Governor Cuomo has abandoned our public schools. His drastic budget cuts are short- sighted and entirely unnecessary. Under his tenure, class sizes have swollen to record levels, depriving students of the attention they need. New York school districts have had to eliminate tens of thousands of educator positions, amounting to more than 10 percent of the entire teaching workforce. This means schools have had to slash art, music, and sports, among other programs.
What makes this even more outrageous is that Governor Cuomo did not make these cuts because state coffers were empty. He made these cuts so he could cut the taxes of New York’s wealthiest individuals, of New York’s wealthiest banks, and of New York’s wealthiest corporations. Worse yet, after intentionally starving New York’s public schools, Governor Cuomo charged New York’s public school teachers with failing New York’s students. He then used this charge to justify calling for the privatization of schools and for the imposition of draconian testing requirements.

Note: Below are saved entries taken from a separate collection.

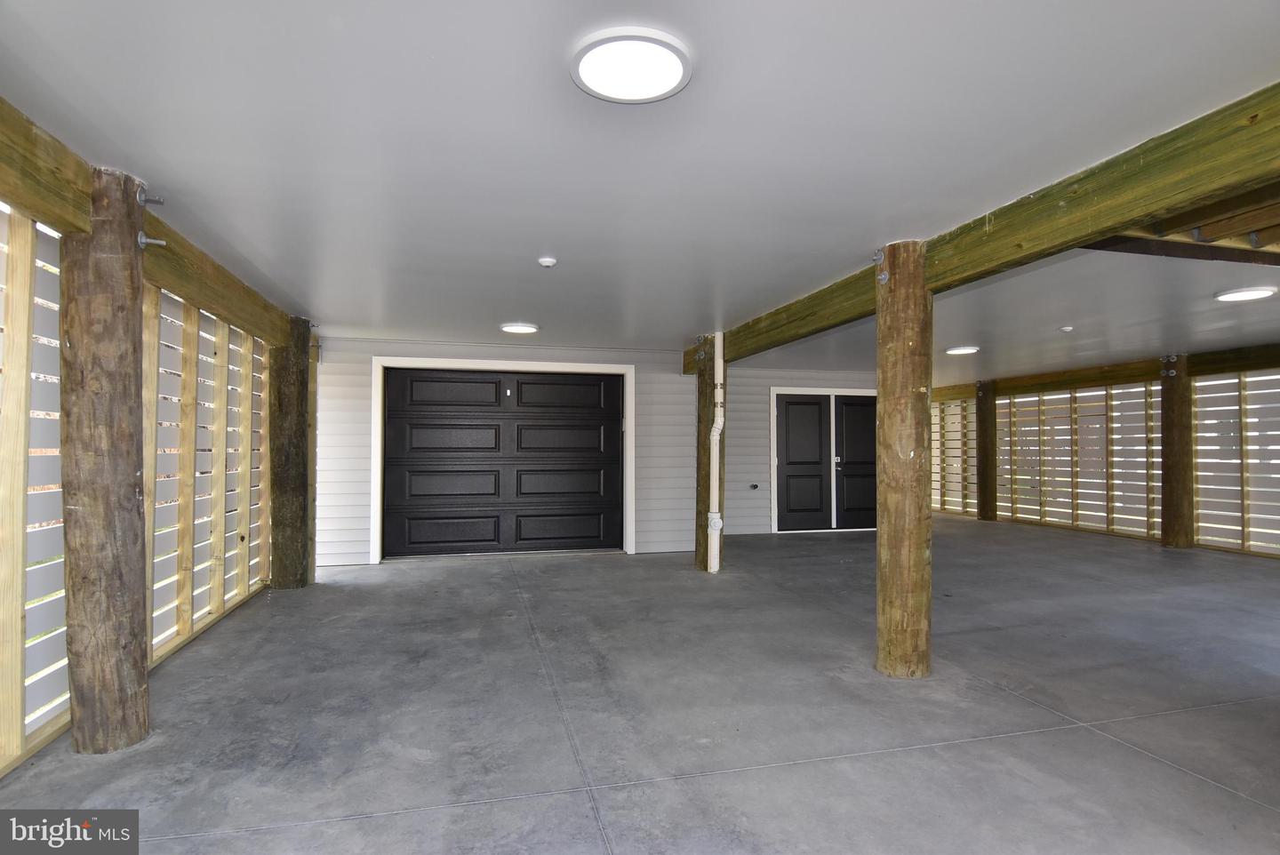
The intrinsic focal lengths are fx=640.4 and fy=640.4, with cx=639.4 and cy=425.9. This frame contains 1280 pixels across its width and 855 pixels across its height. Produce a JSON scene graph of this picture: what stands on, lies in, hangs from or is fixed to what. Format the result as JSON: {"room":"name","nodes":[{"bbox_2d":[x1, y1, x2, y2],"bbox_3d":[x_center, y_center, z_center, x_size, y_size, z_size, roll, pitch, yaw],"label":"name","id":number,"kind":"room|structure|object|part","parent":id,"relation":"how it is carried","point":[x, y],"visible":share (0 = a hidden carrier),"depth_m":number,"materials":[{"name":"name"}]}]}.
{"room":"garage","nodes":[
{"label":"garage","id":0,"kind":"room"},
{"bbox_2d":[0,194,286,780],"bbox_3d":[-2.268,0.147,1.976,0.192,2.211,7.818,1,-2,-14],"label":"left wall","id":1,"kind":"structure","parent":0,"point":[227,596],"depth_m":3.38,"materials":[{"name":"wood"}]},
{"bbox_2d":[311,335,887,566],"bbox_3d":[0.133,0.266,7.585,6.999,2.342,0.232,1,-2,-14],"label":"back wall","id":2,"kind":"structure","parent":0,"point":[369,352],"depth_m":7.22,"materials":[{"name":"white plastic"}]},
{"bbox_2d":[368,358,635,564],"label":"door frame","id":3,"kind":"structure","parent":2,"relation":"attached to","point":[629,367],"depth_m":6.89,"materials":[{"name":"white paint"}]},
{"bbox_2d":[384,367,625,558],"bbox_3d":[-1.436,0.386,7.010,2.546,2.025,0.142,1,-2,-14],"label":"garage door","id":4,"kind":"structure","parent":2,"relation":"in","point":[595,534],"depth_m":6.96,"materials":[{"name":"black metal"}]},
{"bbox_3d":[-2.036,1.125,6.852,1.072,0.299,0.079,1,-2,-14],"label":"panel","id":5,"kind":"part","parent":4,"relation":"part of","materials":[{"name":"black metal"}]},
{"bbox_3d":[-2.008,0.127,6.838,1.064,0.350,0.068,1,-2,-14],"label":"panel","id":6,"kind":"part","parent":4,"relation":"part of","materials":[{"name":"black metal"}]},
{"bbox_3d":[-2.015,0.652,6.908,1.036,0.340,0.074,1,-2,-14],"label":"panel","id":7,"kind":"part","parent":4,"relation":"part of","materials":[{"name":"black metal"}]},
{"bbox_3d":[-1.997,-0.339,6.860,1.129,0.324,0.065,1,-2,-14],"label":"panel","id":8,"kind":"part","parent":4,"relation":"part of","materials":[{"name":"black metal"}]},
{"bbox_3d":[-0.933,0.659,7.162,1.042,0.336,0.078,1,-2,-14],"label":"panel","id":9,"kind":"part","parent":4,"relation":"part of","materials":[{"name":"black metal"}]},
{"bbox_3d":[-0.900,-0.327,7.095,1.031,0.336,0.061,1,-2,-14],"label":"panel","id":10,"kind":"part","parent":4,"relation":"part of","materials":[{"name":"black metal"}]},
{"bbox_3d":[-0.908,0.137,7.136,1.031,0.387,0.068,1,-2,-14],"label":"panel","id":11,"kind":"part","parent":4,"relation":"part of","materials":[{"name":"black metal"}]},
{"bbox_3d":[-0.866,1.143,7.144,1.037,0.321,0.078,1,-2,-14],"label":"panel","id":12,"kind":"part","parent":4,"relation":"part of","materials":[{"name":"black metal"}]},
{"bbox_2d":[0,515,1279,854],"bbox_3d":[2.194,1.373,4.152,10.176,0.132,11.011,1,-2,-14],"label":"concrete floor","id":13,"kind":"structure","parent":0,"point":[1091,739],"depth_m":2.81,"materials":[{"name":"grey concrete"}]},
{"bbox_2d":[57,168,149,752],"bbox_3d":[-2.143,0.177,2.542,0.357,2.310,0.339,1,-2,-14],"label":"wooden post","id":14,"kind":"object","parent":13,"relation":"on","point":[74,345],"visible":0.92,"depth_m":2.44,"materials":[{"name":"brown wood"}]},
{"bbox_2d":[0,98,298,345],"bbox_3d":[-2.187,-0.881,2.242,0.165,0.257,6.396,1,-2,-14],"label":"wooden beam","id":15,"kind":"structure","parent":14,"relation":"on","point":[11,193],"depth_m":2.62,"materials":[{"name":"brown wood"}]},
{"bbox_2d":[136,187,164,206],"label":"bolt","id":16,"kind":"object","parent":14,"relation":"attached to","point":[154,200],"visible":0.97,"depth_m":2.76,"materials":[{"name":"silver metal"}]},
{"bbox_2d":[136,231,166,248],"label":"bolt","id":17,"kind":"object","parent":14,"relation":"attached to","point":[144,240],"visible":0.96,"depth_m":2.77,"materials":[{"name":"silver metal"}]},
{"bbox_2d":[268,318,311,588],"bbox_3d":[-2.949,0.271,5.372,0.402,2.357,0.343,1,-2,-14],"label":"wooden post","id":18,"kind":"object","parent":13,"relation":"on","point":[279,487],"visible":0.84,"depth_m":5.25,"materials":[{"name":"brown wood"}]},
{"bbox_2d":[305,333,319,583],"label":"wooden post","id":19,"kind":"object","parent":13,"relation":"on","point":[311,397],"visible":0.38,"depth_m":5.60,"materials":[{"name":"brown wood"}]},
{"bbox_2d":[690,338,725,570],"bbox_3d":[0.721,0.316,6.308,0.346,2.360,0.342,1,-2,-14],"label":"wooden post","id":20,"kind":"object","parent":13,"relation":"on","point":[705,477],"visible":0.57,"depth_m":6.21,"materials":[{"name":"brown wood"}]},
{"bbox_2d":[707,338,725,572],"bbox_3d":[0.736,0.268,6.138,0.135,2.134,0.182,1,-2,-14],"label":"drain pipe","id":21,"kind":"object","parent":20,"relation":"attached to","point":[717,435],"visible":0.95,"depth_m":6.11,"materials":[{"name":"white plastic"}]},
{"bbox_2d":[873,240,934,679],"bbox_3d":[1.401,0.230,3.382,0.370,2.405,0.355,1,-2,-14],"label":"wooden post","id":22,"kind":"object","parent":13,"relation":"on","point":[908,345],"visible":0.96,"depth_m":3.27,"materials":[{"name":"brown wood"}]},
{"bbox_2d":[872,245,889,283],"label":"bolts","id":23,"kind":"object","parent":22,"relation":"attached to","point":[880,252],"visible":0.96,"depth_m":3.58,"materials":[{"name":"silver metal"}]},
{"bbox_2d":[975,378,997,520],"bbox_3d":[5.792,0.431,10.676,0.345,2.336,0.328,1,-2,-14],"label":"wooden post","id":24,"kind":"object","parent":13,"relation":"on","point":[988,462],"visible":0.93,"depth_m":10.58,"materials":[{"name":"brown wood"}]},
{"bbox_2d":[1160,355,1193,547],"bbox_3d":[6.481,0.338,7.719,0.368,2.306,0.346,1,-2,-14],"label":"wooden post","id":25,"kind":"object","parent":13,"relation":"on","point":[1173,440],"visible":0.92,"depth_m":7.61,"materials":[{"name":"brown wood"}]},
{"bbox_2d":[0,0,1279,382],"bbox_3d":[2.266,-1.003,4.420,10.423,0.118,10.689,1,-2,-14],"label":"ceiling","id":26,"kind":"structure","parent":0,"point":[500,310],"depth_m":2.30,"materials":[{"name":"white paint"}]},
{"bbox_2d":[499,321,539,334],"bbox_3d":[-1.105,-0.904,5.890,0.347,0.033,0.338,1,-2,-14],"label":"ceiling light","id":27,"kind":"object","parent":26,"relation":"attached to","point":[519,327],"visible":0.99,"depth_m":5.82,"materials":[{"name":"white plastic"}]},
{"bbox_2d":[536,256,557,267],"bbox_3d":[-0.542,-0.952,3.737,0.103,0.037,0.103,1,-2,-14],"label":"smoke detector","id":28,"kind":"object","parent":26,"relation":"attached to","point":[547,262],"visible":0.99,"depth_m":3.71,"materials":[{"name":"white plastic"}]},
{"bbox_2d":[570,26,693,102],"bbox_3d":[-0.023,-1.041,1.867,0.352,0.032,0.347,1,-2,-14],"label":"ceiling light","id":29,"kind":"object","parent":26,"relation":"attached to","point":[669,58],"visible":0.98,"depth_m":1.83,"materials":[{"name":"white plastic"}]},
{"bbox_2d":[944,344,979,354],"bbox_3d":[3.572,-0.843,7.104,0.356,0.036,0.350,1,-2,-14],"label":"ceiling light","id":30,"kind":"object","parent":26,"relation":"attached to","point":[957,350],"visible":0.99,"depth_m":7.03,"materials":[{"name":"white plastic"}]},
{"bbox_2d":[684,83,1279,365],"bbox_3d":[1.687,-0.882,3.148,0.168,0.228,7.958,1,-2,-14],"label":"wooden beam","id":31,"kind":"structure","parent":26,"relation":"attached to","point":[1033,240],"depth_m":2.51,"materials":[{"name":"brown wood"}]},
{"bbox_2d":[1058,325,1074,332],"bbox_3d":[3.803,-0.865,5.707,0.113,0.038,0.113,1,-2,-14],"label":"smoke detector","id":32,"kind":"object","parent":26,"relation":"attached to","point":[1066,330],"visible":0.99,"depth_m":5.68,"materials":[{"name":"white"}]},
{"bbox_2d":[930,343,1279,401],"bbox_3d":[6.528,-0.739,7.657,0.237,0.223,6.150,1,-2,-14],"label":"ceiling beam","id":33,"kind":"structure","parent":26,"relation":"attached to","point":[1233,367],"depth_m":8.42,"materials":[{"name":"brown wood"}]},
{"bbox_2d":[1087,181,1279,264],"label":"wooden beam","id":34,"kind":"structure","parent":26,"relation":"attached to","point":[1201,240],"depth_m":2.86,"materials":[{"name":"brown wood"}]},
{"bbox_2d":[1214,285,1277,302],"bbox_3d":[4.424,-0.962,4.668,0.337,0.032,0.321,1,-2,-14],"label":"ceiling light","id":35,"kind":"object","parent":26,"relation":"attached to","point":[1251,292],"visible":0.97,"depth_m":4.62,"materials":[{"name":"white plastic"}]},
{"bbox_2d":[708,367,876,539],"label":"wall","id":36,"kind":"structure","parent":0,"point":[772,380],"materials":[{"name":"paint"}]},
{"bbox_2d":[748,482,759,489],"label":"faucet","id":37,"kind":"object","parent":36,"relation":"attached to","point":[755,487],"visible":0.98,"depth_m":8.74,"materials":[{"name":"black metal"}]},
{"bbox_2d":[771,392,878,533],"bbox_3d":[2.792,0.515,9.203,1.782,1.938,0.131,1,-2,-14],"label":"double door","id":38,"kind":"structure","parent":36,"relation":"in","point":[792,457],"depth_m":9.16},
{"bbox_2d":[925,356,1279,559],"bbox_3d":[6.740,0.339,7.469,0.256,2.273,10.326,1,-2,-14],"label":"right wall","id":39,"kind":"structure","parent":0,"point":[1118,482],"depth_m":8.62,"materials":[{"name":"beige wood"}]}
]}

One of the prime duties of the governor of New York is to safeguard our public schools from any private interest that threatens their public purpose. Yet Governor Cuomo, in his four years in office, has rarely even visited a public school. As Governor, I would dedicate myself every day to restoring New York’s public schools to their rightful place as the best in the nation. Specifically, I would pursue the following five strategies:
a. Full and Equal Funding for Public Education
New York spends $8,700 less per pupil in poor districts than we do in rich ones. That makes New York the sixth most unequal state in all America when it comes to school funding. This also means that New York is in violation of its own Constitution, which requires the government to provide a “sound, basic education” to every student, no matter his zip-code. I believe this constitutional obligation should be our floor, not our ceiling. New Yorkers have a right to demand the best public schools in the nation, with small class sizes, arts, and physical education for every child.

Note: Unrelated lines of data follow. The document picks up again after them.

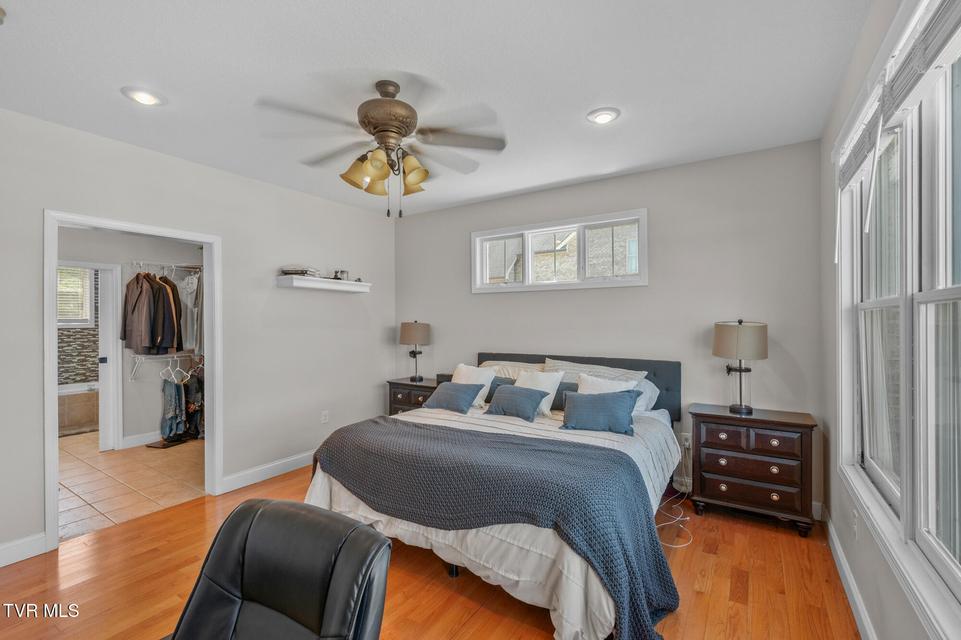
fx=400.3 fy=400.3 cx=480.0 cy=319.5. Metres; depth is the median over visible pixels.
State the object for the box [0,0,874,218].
ceiling
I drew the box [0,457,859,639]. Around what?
wood floor
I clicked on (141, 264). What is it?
closet rod
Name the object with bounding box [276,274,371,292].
floating shelf
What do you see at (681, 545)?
power cord
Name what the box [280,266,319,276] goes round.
book stack
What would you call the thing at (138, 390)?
closet wall
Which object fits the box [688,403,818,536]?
nightstand
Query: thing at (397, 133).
ceiling fan
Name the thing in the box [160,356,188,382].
clothes hanger
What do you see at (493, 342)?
back wall
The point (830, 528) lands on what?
baseboard
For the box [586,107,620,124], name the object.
recessed light
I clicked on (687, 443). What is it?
wall socket
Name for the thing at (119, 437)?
bathroom door frame
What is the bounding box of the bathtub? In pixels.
[57,381,97,435]
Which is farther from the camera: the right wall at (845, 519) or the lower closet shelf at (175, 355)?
the lower closet shelf at (175, 355)
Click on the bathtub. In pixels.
(68, 420)
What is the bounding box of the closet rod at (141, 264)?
[126,260,201,274]
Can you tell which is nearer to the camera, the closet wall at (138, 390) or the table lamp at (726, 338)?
the table lamp at (726, 338)
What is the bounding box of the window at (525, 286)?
[471,208,647,293]
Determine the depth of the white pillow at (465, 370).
3.62 m
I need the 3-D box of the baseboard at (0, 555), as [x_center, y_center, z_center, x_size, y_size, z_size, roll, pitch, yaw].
[-3.244,1.383,1.686,0.016,0.124,1.971,0,0,33]
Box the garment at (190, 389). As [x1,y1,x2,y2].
[183,365,204,437]
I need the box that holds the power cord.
[655,437,693,548]
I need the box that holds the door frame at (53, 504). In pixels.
[42,209,219,552]
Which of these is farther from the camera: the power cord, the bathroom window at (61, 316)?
the bathroom window at (61, 316)
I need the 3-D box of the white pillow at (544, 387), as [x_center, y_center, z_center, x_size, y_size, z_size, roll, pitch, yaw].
[0.457,0.611,3.397,0.455,0.344,0.260,0,0,33]
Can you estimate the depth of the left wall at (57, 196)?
3.44 m
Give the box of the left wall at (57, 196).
[0,103,394,565]
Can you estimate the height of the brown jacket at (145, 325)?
0.913 m
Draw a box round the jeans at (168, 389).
[160,375,187,441]
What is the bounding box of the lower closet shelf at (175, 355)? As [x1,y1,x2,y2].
[129,351,202,380]
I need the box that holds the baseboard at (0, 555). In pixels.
[0,532,48,566]
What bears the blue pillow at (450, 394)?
on the bed
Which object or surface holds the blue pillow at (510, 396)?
on the bed
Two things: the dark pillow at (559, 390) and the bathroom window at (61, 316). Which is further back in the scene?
the bathroom window at (61, 316)
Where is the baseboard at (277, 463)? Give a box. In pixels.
[219,450,314,492]
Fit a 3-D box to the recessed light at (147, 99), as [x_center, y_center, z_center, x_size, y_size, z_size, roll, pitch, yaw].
[-1.919,-1.272,2.285,0.207,0.029,0.208,0,0,33]
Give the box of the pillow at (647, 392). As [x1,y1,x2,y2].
[632,378,658,413]
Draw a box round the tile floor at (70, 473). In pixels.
[57,430,203,541]
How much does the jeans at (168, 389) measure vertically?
0.686 m
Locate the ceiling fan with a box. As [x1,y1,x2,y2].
[256,78,507,218]
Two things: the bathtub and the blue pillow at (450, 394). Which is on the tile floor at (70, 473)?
the bathtub
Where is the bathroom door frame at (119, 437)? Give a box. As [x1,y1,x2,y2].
[58,259,121,448]
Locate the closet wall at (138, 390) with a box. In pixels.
[55,228,204,446]
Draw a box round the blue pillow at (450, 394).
[424,381,483,412]
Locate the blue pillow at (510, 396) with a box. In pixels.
[485,385,548,421]
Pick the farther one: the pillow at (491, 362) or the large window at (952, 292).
the pillow at (491, 362)
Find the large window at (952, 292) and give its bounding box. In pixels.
[837,0,960,631]
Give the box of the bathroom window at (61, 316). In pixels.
[56,265,94,326]
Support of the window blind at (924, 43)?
attached to the large window at (952, 292)
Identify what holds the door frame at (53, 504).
attached to the left wall at (57, 196)
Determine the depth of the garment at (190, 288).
4.74 m
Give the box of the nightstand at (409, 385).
[386,376,442,414]
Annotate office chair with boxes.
[165,499,389,639]
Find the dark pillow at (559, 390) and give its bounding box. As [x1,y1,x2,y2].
[550,381,578,410]
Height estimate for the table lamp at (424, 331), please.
0.684 m
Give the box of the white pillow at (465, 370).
[451,363,495,407]
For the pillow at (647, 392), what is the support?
on the bed
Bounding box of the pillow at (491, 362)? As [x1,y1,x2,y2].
[478,360,545,377]
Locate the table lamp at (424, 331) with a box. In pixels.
[399,320,430,381]
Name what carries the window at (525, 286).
in the back wall at (493, 342)
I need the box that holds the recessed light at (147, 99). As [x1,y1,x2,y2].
[120,86,165,105]
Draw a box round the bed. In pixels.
[304,352,685,639]
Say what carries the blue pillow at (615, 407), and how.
on the bed
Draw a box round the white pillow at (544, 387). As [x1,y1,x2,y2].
[516,369,565,415]
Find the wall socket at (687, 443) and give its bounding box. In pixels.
[680,432,691,448]
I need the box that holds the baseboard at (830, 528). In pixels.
[822,512,877,639]
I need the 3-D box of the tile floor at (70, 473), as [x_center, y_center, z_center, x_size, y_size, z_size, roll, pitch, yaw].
[-3.891,1.498,4.256,3.711,0.091,2.753,0,0,33]
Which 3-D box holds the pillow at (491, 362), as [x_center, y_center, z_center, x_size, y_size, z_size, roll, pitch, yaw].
[0.292,0.590,3.905,0.740,0.374,0.350,0,0,33]
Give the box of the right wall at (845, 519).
[820,0,960,639]
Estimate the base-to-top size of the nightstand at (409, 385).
0.736 m
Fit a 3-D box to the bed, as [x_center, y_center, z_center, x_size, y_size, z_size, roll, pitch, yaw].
[0.246,0.872,2.895,2.069,1.131,2.356,0,0,33]
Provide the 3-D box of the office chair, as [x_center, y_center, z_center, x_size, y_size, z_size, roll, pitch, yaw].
[-0.587,0.992,0.867,0.680,0.921,0.731,0,0,22]
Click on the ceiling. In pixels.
(598, 88)
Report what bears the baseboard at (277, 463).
attached to the left wall at (57, 196)
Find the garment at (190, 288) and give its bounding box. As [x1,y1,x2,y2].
[178,268,201,353]
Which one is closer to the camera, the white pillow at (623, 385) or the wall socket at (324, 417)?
the white pillow at (623, 385)
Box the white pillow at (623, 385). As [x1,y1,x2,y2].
[577,373,639,394]
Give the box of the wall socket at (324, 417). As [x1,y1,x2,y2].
[321,410,328,422]
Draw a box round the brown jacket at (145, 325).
[121,271,169,353]
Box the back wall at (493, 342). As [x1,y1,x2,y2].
[396,138,824,514]
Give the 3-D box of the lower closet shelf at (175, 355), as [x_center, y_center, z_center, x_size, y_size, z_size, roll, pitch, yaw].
[-3.662,0.549,4.842,0.361,0.316,0.793,0,0,33]
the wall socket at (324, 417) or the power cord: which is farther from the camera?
the wall socket at (324, 417)
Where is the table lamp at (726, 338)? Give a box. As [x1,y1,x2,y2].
[712,319,767,414]
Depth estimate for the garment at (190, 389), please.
4.80 m
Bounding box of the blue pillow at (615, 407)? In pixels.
[561,389,639,435]
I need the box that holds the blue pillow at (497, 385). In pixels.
[485,375,515,401]
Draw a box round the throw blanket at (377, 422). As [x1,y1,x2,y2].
[315,416,679,637]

I would work to make funding more fair and equitable. Despite a promise to the contrary, Governor Cuomo has actually widened the funding gap between poor and wealthy districts.
b. End High-Stakes Testing
Under Governor Cuomo’s leadership, we’ve seen a culture of test-and-punish overthrow actual teaching and real learning. New York State entirely botched the implementation of Common Core, which has ushered in an unrelenting regimen of tests. Governor Cuomo’s system of basing teacher evaluations on student tests has corroded actual learning.
We should slam the brakes on the barrage of high-stakes testing. This means halting both the new Common Core tests and tests that are part of the teacher evaluation system. We need to undertake a thorough reevaluation of all high stakes tests, with full input from educators and parents.
c. Protect Against Privatization
Governor Cuomo has promoted a private takeover of public education policy, by opening state coffers up to charter schools, which serve only three percent of New York’s students. In New York City, meanwhile, he has mandated that city taxpayers pay rent for privately run charter schools to the tune of $11,000 per pupil, thus fueling their massive expansion at the expense of public schools.
We should protect our public schools from privatization schemes, including the diversion of state funds to private schools through vouchers or back-door tax credits. We should repeal provisions enacted in 2014 that hijack control of decision-making about charter school co-locations out of the hands of local governments and that mandate that New York City pay for charter school rent.
d. Empower Local Communities
I would eliminate the undemocratic provisions of the cap on local school budgets— falsely sold as a tax cap even though it caps nobody’s taxes. Specifically we should hand back to local voters the right to control their own school budgets, by eliminating the requirement of a 60 percent supermajority. We should return to the principle of one person, one vote in school budget elections.
e. Suspend the Suspension Pipeline
We must end the ‘school to prison pipeline’ where excessive use of school suspensions for minor infractions deprive students of education, leaving them behind. Suspensions actually increase behavior problems and decrease school safety. In many urban communities there is a school suspension crisis—with huge racial inequalities in suspension rates. Greater suspension rates lead to higher expulsion rates and to increases in school-based arrests. This cycle starts with high suspension rates for young students, even as young as pre-k and kindergarten. We need solutions, not suspensions. We need to transform the culture in school buildings to support teachers and students, foster collaboration, teach problem-solving, engender real responsibility and accountability and keep students in school. This approach, called “restorative justice,” has proven highly effective. Due to a local community organizing effort in Buffalo, the implementation of these reforms have already led to a 30 percent reduction in suspensions. Students cannot learn if they are not in school.